«Stellen Sie sich vor»

Ostasien: Stellen Sie sich vor, Sie leben in einem Land, in dem man nicht selbst denken darf. Alles ist vorgegeben. Wann man aufsteht. Was man anzieht, wo man lebt. Wie viel man isst. Wer dem Staat treu ergeben ist, bekommt mehr zu essen. Wer eine schwierige Vergangenheit hat – ein falscher Kommentar, eine kritische Einstellung, ein Fluchtversuch, eine andere Religion – der bekommt weniger.

Stellen Sie sich vor, von Kindheit an wird Ihnen beigebracht, einfach zu gehorchen. Genau das zu tun, was man oben möchte. Schön in der Schlange stehen, niemals widersprechen. Die Handgriffe genau kopieren, die die Regierung für Sie vorgesehen hat. Und immer in Bewegung bleiben, niemals Faulheit zeigen. Wenn die Arbeit in der Firma ausgeht, dann bauen Sie Tische auseinander und wieder zusammen. Einfach, damit Sie in Bewegung bleiben.

An Feiertagen üben Tausende Menschen Tänze ein. Sie bewegen sich ganz genau synchron, keiner weicht ab. Aus Angst. Stellen Sie sich vor, dass Sie das schön finden – müssen.

Aber Ihre Gedanken, die kann niemand kontrollieren. Das können nur Sie selbst. Und sie denken an vieles, was verboten ist. Sich zum Beispiel ein Leben im anderen Land vorzustellen. Ein Land, das nicht von der Mauer eingekreist ist, in dem die Menschen nicht hungern und Tische auseinander bauen müssen. Ein Land, das so ganz anders ist.

Wie so viele andere wagen Sie es eines Tages zu fliehen. Es war von langer Hand vorgedacht, und niemand erwischt Sie dabei.
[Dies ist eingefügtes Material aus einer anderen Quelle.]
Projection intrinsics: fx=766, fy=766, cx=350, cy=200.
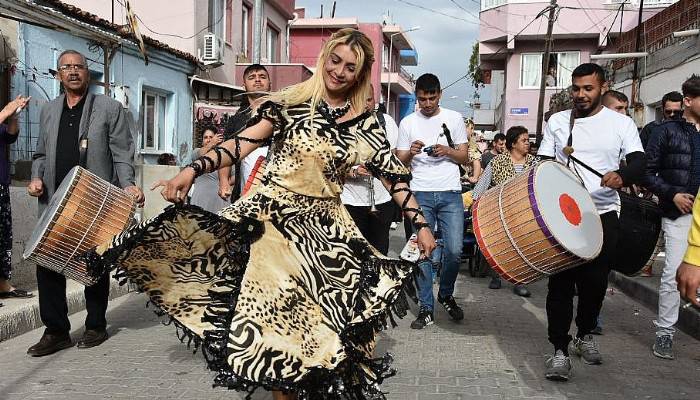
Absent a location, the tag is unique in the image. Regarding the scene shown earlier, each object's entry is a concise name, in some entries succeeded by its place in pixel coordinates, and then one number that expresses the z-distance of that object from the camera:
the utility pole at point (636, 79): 19.11
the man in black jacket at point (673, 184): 5.78
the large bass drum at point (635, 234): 5.45
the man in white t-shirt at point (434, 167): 6.63
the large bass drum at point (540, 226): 4.72
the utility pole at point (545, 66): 27.08
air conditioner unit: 17.67
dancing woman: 3.14
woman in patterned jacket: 8.59
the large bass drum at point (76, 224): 4.85
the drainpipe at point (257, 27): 18.59
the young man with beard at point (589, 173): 5.07
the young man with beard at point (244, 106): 6.55
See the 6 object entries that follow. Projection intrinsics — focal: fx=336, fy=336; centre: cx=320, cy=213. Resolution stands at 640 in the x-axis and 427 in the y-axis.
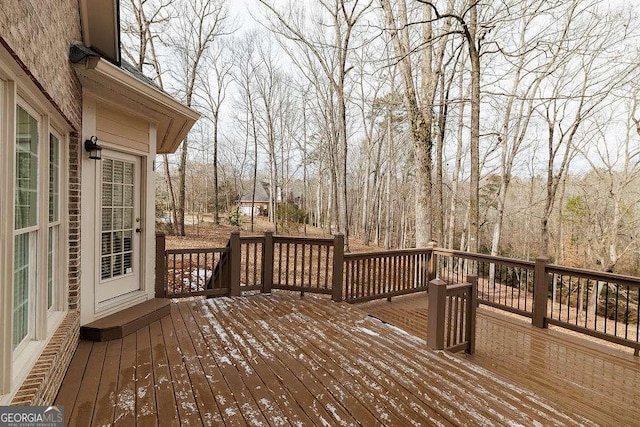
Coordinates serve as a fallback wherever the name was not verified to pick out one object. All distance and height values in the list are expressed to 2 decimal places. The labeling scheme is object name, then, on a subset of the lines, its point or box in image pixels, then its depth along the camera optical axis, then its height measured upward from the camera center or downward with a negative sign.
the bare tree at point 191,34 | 14.15 +7.47
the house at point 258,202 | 34.16 +0.59
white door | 3.69 -0.24
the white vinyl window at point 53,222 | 2.72 -0.15
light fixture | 3.33 +0.57
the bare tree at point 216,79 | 17.41 +6.72
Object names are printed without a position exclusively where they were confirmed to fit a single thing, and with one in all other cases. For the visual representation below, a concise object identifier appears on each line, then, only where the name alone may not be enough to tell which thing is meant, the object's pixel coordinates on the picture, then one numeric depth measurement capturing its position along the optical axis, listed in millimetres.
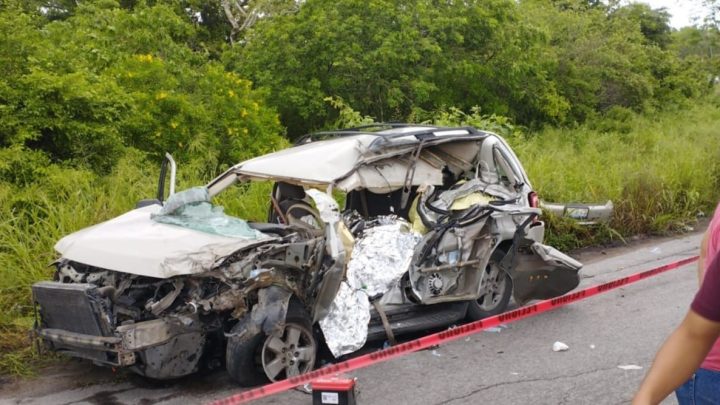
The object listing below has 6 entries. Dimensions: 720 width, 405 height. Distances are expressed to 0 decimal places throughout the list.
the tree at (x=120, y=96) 7820
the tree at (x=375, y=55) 12445
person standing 1701
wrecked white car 4559
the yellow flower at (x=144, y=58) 9854
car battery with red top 3444
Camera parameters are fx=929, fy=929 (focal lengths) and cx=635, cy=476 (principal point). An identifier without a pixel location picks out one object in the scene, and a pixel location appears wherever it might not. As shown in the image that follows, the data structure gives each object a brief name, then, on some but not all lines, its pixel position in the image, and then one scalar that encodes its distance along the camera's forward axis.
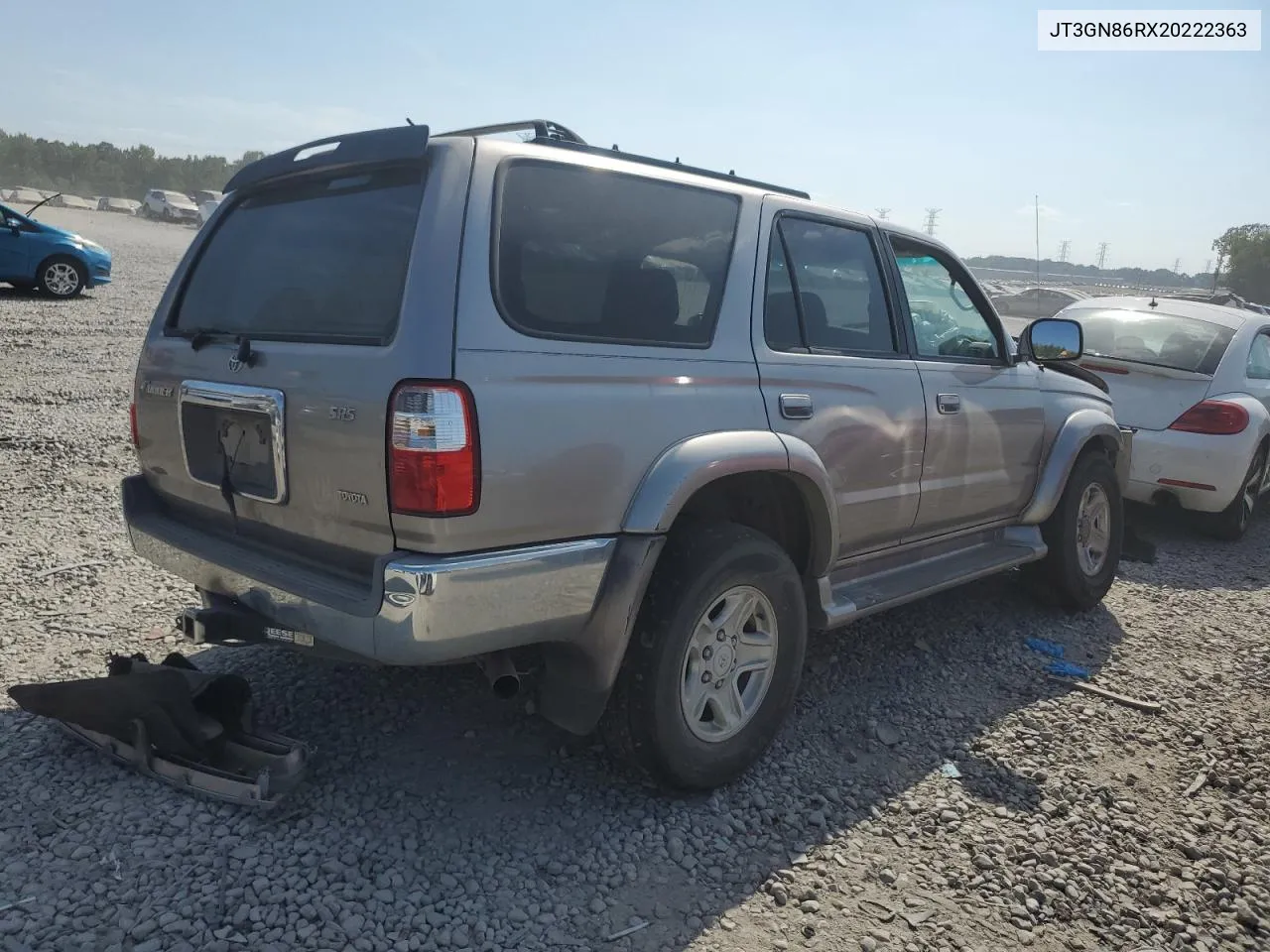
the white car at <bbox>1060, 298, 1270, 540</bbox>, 6.41
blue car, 14.01
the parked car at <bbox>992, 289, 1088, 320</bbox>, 25.09
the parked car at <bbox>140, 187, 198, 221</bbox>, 49.31
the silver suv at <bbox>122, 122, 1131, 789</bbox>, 2.40
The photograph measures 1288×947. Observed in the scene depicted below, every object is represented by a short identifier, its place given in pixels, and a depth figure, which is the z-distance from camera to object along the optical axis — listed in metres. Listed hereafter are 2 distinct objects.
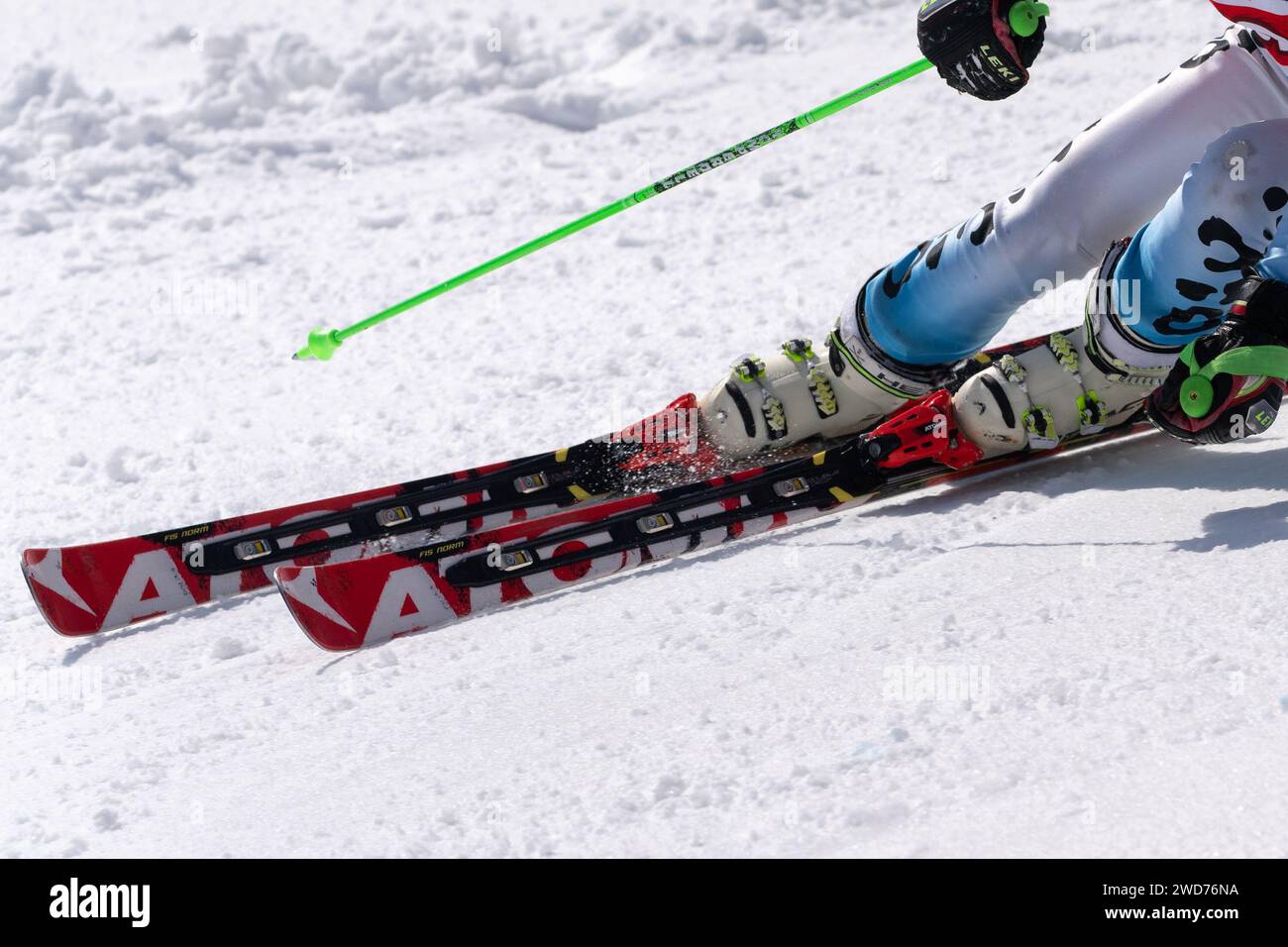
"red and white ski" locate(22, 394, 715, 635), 6.41
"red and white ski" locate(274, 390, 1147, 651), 5.70
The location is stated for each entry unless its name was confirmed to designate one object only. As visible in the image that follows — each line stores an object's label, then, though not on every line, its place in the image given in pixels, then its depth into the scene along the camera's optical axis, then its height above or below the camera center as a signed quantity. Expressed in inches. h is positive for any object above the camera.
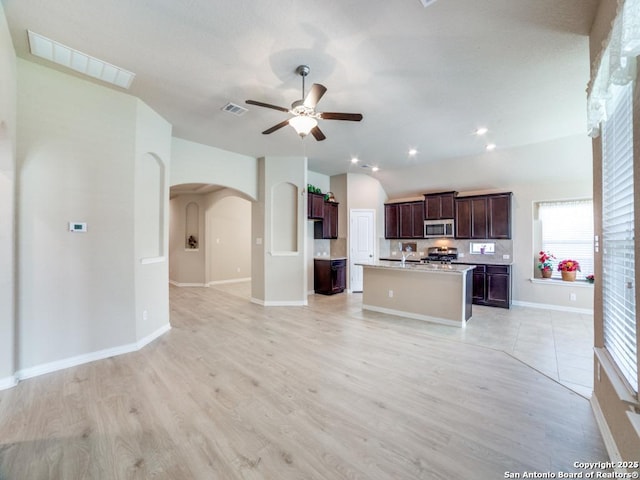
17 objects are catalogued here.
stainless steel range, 258.6 -14.0
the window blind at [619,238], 61.2 +0.6
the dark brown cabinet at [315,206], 254.0 +33.1
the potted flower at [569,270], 213.0 -23.3
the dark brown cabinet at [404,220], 275.9 +21.7
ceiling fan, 103.2 +49.9
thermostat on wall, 118.0 +6.0
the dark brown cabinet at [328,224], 274.8 +16.7
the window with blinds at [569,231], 213.9 +7.4
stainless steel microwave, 257.6 +11.6
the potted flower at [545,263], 223.8 -19.1
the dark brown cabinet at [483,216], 228.7 +21.0
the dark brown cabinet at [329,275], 268.4 -35.5
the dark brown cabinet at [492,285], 222.5 -37.7
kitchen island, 172.6 -35.1
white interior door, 285.3 +0.3
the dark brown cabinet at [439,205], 253.6 +33.4
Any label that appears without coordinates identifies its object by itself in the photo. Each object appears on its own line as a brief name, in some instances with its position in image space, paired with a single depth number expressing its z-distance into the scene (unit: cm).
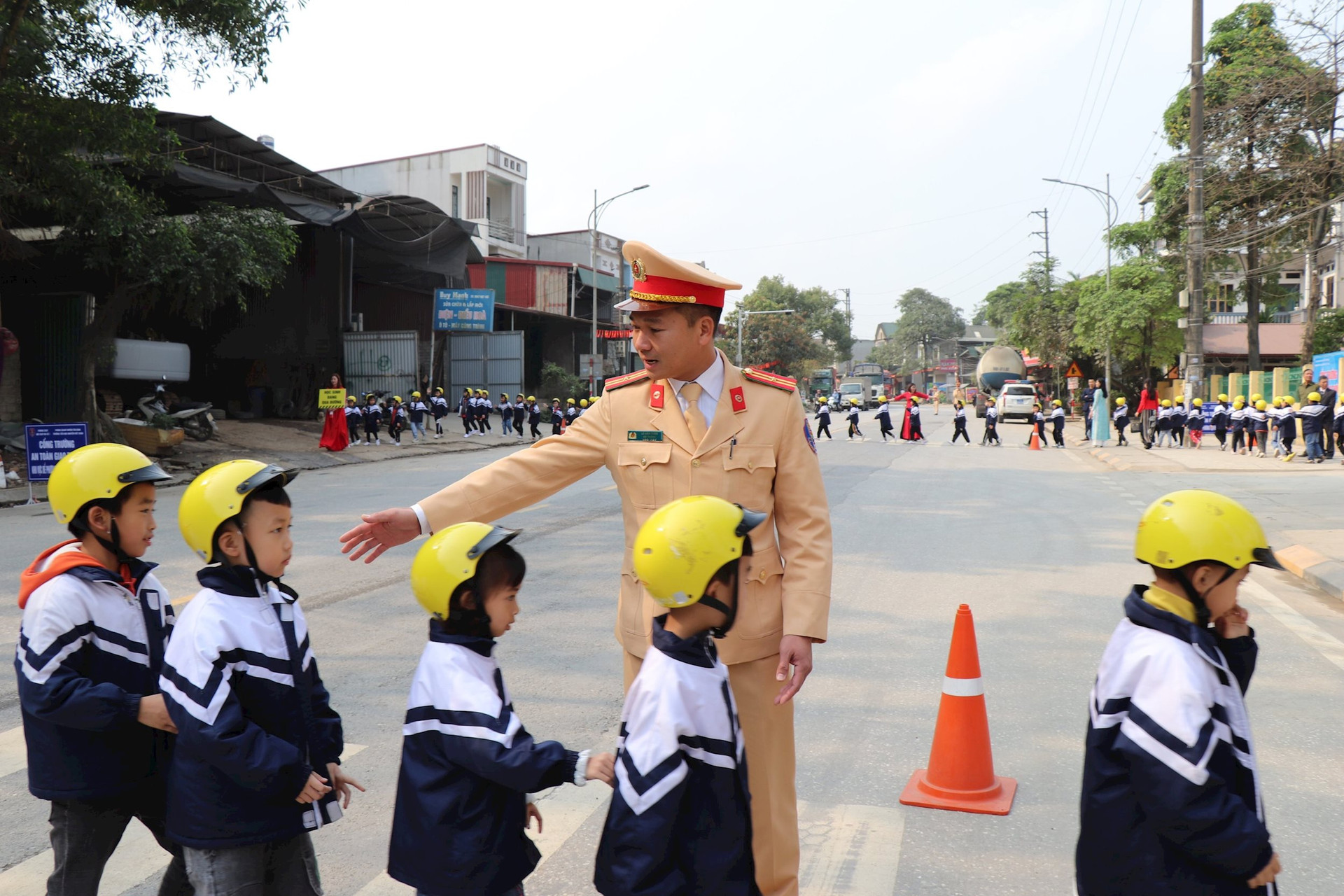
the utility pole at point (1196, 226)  2369
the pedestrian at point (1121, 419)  2777
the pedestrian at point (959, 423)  2903
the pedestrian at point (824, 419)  3068
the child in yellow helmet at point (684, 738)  213
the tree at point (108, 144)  1493
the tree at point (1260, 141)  2377
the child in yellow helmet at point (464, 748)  223
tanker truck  5688
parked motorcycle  2156
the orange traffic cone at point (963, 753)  409
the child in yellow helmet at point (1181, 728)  204
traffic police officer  280
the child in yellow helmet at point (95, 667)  247
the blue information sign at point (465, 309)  3353
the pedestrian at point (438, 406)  3118
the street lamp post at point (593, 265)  3991
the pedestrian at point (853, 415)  3284
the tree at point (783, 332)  7719
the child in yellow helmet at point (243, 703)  232
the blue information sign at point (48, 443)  1502
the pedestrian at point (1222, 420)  2603
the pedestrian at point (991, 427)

Glücksgefühle jagen Ihnen durch den müden Körper. Doch das bleibt nicht lange. Sie sind in China, und hier jagt man Menschen wie Sie. Sie müssen sich verstecken, halten sich im Wald auf, essen Gras. Das kennen Sie. Aber Sie wünschen sich so sehr, endlich anzukommen.

Nach über einem Jahr ist es so weit – Sie können in ein sicheres Land weiterreisen. Es nimmt ein Ende! Alles nimmt ein Ende. Als sie aus dem Schiff steigen, haben Sie nichts bei sich ausser die Kleidung, die Sie tragen. Um Sie herum ist alles hektisch. Menschen steigen ein und aus, sie rufen in kleine Vierecke. Ihre Kleider funkeln und rascheln, sie sind grell. Schon nach kurzer Zeit müssen Sie sich hinsetzen, es ist einfach zu viel. Doch ein Mann in Uniform verscheucht Sie. Im Land der Freiheit darf man nicht auf dem Trottoir sitzen.

Die Regierung organisiert Integrationskurse für Menschen wie Sie. Jeden Morgen setzen Sie sich in einen Klassenraum und lernen, dass es in Ordnung ist, seine Gedanken zu äussern. Sie lernen, mit Geld umzugehen, und Männer wie Frauen in die Augen zu schauen.

Stellen Sie sich vor, wie laut und schnell alles ist. Und unverständlich. Noch nie durften Sie selbst etwas entscheiden, und jetzt leben Sie alleine in einem kleinen Studio in einer riesengrossen Stadt, die auch nachts lauter ist als alles, was Sie bisher erlebt haben.»